Standars are extremely important in Catholicism, too.  But the preaching of doctrine and what one must "do," seems to not be the emphasis of the Mass at least.  Yes, there is a homily and a few readings.  The rest of the service, however, is music, prayer, meditation, and the partaking of the Eucharist.  All of this is done in a space with stained glass, lower lighting, candles, statues, and other artwork.  A mood is set.

What I enjoy about the Mass is the feeling of losing oneself in a spiritual experience.  All the music, prayer, and meditation makes me forget myself in a way that is very soothing.  In Mormonism, constant contemplation of what I must "do," made it difficult to let go in that way.  I was always very "aware" of myself, and, as a result, my life/ego/day-to-day.  The structure of the Mormon service I suppose, made it harder for me to get "in the zone" spiritually.  If we define spirituality as getting in touch with a higher power, the Mass really helps me do that.

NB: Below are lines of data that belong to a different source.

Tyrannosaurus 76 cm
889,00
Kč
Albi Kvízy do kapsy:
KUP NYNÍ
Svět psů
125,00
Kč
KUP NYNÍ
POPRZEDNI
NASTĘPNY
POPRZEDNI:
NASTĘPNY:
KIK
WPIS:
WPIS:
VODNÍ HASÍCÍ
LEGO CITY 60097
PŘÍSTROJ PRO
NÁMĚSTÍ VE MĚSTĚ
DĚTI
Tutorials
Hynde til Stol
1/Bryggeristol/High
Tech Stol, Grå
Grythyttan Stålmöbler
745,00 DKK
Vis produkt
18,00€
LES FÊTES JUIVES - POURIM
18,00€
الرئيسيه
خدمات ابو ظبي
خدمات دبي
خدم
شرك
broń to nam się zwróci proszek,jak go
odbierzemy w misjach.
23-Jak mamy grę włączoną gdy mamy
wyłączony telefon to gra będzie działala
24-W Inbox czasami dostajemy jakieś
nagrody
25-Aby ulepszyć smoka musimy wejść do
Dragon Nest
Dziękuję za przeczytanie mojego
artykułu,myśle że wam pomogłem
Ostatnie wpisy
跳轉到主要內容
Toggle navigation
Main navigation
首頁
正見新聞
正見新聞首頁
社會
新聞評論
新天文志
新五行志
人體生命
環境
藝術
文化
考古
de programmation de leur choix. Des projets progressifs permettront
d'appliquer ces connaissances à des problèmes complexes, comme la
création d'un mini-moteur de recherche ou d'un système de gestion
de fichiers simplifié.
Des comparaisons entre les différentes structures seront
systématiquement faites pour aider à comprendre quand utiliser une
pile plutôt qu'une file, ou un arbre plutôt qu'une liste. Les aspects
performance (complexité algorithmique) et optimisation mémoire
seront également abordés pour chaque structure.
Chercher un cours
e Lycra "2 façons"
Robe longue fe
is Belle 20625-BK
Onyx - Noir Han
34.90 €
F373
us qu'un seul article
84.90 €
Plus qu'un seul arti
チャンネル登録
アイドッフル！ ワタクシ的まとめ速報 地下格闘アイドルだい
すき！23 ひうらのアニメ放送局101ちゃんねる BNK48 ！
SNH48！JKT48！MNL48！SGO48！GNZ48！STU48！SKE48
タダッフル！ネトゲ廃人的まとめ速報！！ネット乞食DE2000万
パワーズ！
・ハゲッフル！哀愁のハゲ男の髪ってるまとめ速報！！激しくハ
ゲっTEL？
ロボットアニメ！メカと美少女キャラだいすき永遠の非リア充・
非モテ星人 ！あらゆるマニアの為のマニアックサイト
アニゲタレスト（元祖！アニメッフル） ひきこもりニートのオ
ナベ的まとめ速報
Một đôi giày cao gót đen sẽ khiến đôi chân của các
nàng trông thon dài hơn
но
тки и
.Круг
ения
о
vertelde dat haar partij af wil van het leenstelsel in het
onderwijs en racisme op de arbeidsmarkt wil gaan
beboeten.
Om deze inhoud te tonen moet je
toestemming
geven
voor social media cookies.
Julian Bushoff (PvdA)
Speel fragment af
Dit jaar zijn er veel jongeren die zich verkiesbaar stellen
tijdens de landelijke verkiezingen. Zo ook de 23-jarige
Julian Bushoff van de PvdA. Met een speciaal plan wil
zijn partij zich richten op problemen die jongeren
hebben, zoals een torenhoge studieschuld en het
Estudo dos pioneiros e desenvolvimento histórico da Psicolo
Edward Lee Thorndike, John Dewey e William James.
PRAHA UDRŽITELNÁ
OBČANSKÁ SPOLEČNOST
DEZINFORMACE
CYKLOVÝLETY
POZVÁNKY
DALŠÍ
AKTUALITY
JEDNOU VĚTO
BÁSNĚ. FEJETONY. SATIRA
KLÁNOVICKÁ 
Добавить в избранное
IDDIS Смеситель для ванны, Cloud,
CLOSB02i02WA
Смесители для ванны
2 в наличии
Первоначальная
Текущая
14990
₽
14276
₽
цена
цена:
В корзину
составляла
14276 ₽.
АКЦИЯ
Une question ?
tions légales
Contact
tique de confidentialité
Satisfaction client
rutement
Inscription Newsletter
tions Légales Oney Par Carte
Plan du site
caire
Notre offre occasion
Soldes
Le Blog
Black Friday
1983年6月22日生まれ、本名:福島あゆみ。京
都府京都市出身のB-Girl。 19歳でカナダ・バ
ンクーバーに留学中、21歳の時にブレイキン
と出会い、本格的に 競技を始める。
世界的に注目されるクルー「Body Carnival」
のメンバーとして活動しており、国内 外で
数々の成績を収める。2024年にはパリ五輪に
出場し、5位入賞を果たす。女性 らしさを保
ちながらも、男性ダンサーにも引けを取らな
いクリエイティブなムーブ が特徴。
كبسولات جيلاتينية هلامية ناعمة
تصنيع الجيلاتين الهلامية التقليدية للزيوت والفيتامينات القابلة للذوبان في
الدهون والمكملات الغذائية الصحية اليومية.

I'm finding that with all that music, prayer, and meditation comes an amazing feeling of being at once small in comparison to the greatness of God and yet counted for.  An awesome paradox.  I'm also left with a feeling.  This feeling is a mixture of wonder and awe for God, peace at knowing he's there for me, and a feeling of hope and general well-being.  And this is where things start to get a bit mystical, lol.  What is that feeling?  The feeling of being in contact with God?  The feeling of letting Him into my heart?  I'm not sure, but I enjoy it.

Interestingly, this "feeling" is something I recognize.  Honestly, it's the feeling of happiness.  A feeling akin to what my favorite music makes me feel.  The way it feels when I'm at my most creative and imaginative.  The feeling of being curious, fully engaged, refreshed, more fully alive.  So, since the feelings are the same, I can only conclude that God is also in those things I enjoy.  Suddenly, things feel interconnected in a way that's surprising and amazing.

There's a feeling of God coming out of the Church and into my life that makes me want to nurture the things that make me happy, more.  I realize that my "happy place" is God's place.  I always stubbornly defended it; knowing that God is somehow involved make me celebrate it all the more.

As far as comparisons between Mormonism and Catholicism are concerned, I've only started to scratch the surface.  Comparing the doctrines will be the real test, and I'm determined to study things out and be prayerful.  

So far, there are lots of doctrines in Mormonism that resonate, but honestly, for me something is missing spiritually.  Perhaps I've just not approached Mormonism in the right way; time will tell.  

Catholicism is perhaps less satisfactory doctrinally; for example, Catholic doctrine doesn't account for a pre-existence (so who was I before I was born?)  And Catholics believe that Eve was misguided in her partaking of the fruit, whereas Mormons believe "The Fall" was part of God's divine plan.  

Doctrinal questions linger, but for me personally Catholicism is more "spiritually" satisfying.  Masses are incredibly reverent.  I think less about "me" and if I'm "doing" the right things and measuring up.  There is more of a focus on the awesomeness of God and less on how obedient I am and whether or not I'm doing what I need to do.  Taking the focus off of "me" and "I" really feels good right now.

And, just to bring this entry full circle, returning to the comparatively heavy role of ritual and art in Catholicism.  I read that Catholics are passionate about the concept of "Incarnation," or the idea that God took on human form as Jesus.  Mormons do not believe in the Trinity and thus do not believe in the doctrine of Incarnation.  Catholics do, however, and this makes them passionate about incarnation in other forms.  Stained glass, music, lighting, incense . . . these are all physical expressions of the spiritual.  Catholicism is keen on making the spiritual physical, just as God became physical.

The Catholic writer who explained this also stated that his concern with Protestantism is it's "lack" of incarnation.  The absence of art and ritual makes it difficult, he believes, for the worshiper to fully experience God, to get the full "flavor" of the divine.

Honestly, something about all that ritual and art is working for me.